## YOUR TASK
Translate this sentence from the passage on gender identity into Spanish: "I knew by the age of seven that I was really a girl."

People who have never, ever doubted their gender and have never looked in the mirror at a strangers face, cannot begin to grasp the concept that this is the only thing some of us think about. That, as a trans person, in everything we do, we question our gender. I write more on this in an upcoming article, so I shall resist the urge to explore it more here. 

But I will say this…

Just because my brain works differently from a CIS person’s, it doesn’t make my experience any less valid. 

Just because trans people are outnumbered by CIS people, it doesn’t make our collective truth any less true. 

And just because you can’t understand my experience, that doesn’t make my experience wrong, and yours right. 

There we are again, that word: Right. 

I knew by the age of seven that I was really a girl. Didn’t matter what was dangling between my legs or what the doctor proclaimed at my birth. Didn’t matter what my mother, my siblings or friends told me. I just knew. 

I knew to the very core of my soul.

(Collected data)

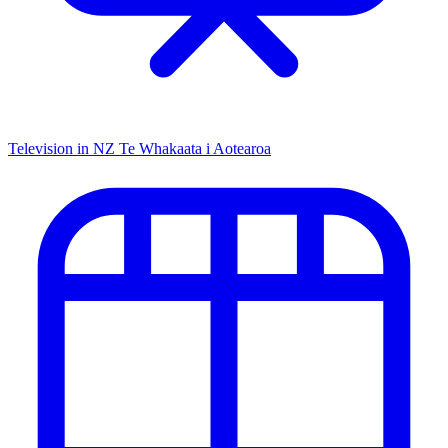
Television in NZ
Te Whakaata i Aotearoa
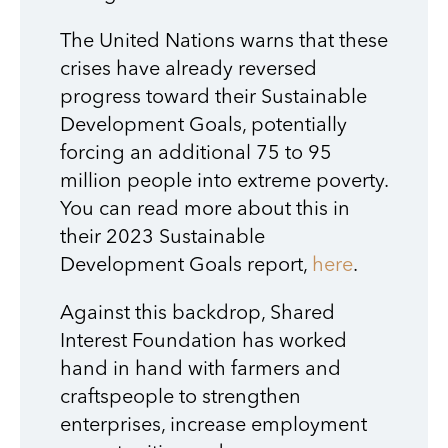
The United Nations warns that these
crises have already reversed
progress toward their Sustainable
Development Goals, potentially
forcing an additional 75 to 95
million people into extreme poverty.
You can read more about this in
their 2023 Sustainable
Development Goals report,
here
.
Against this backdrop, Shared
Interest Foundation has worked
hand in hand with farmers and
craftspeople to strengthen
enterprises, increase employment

## REPLY TO THE EXERCISE
Para los siete años ya sabía que en realidad era una niña.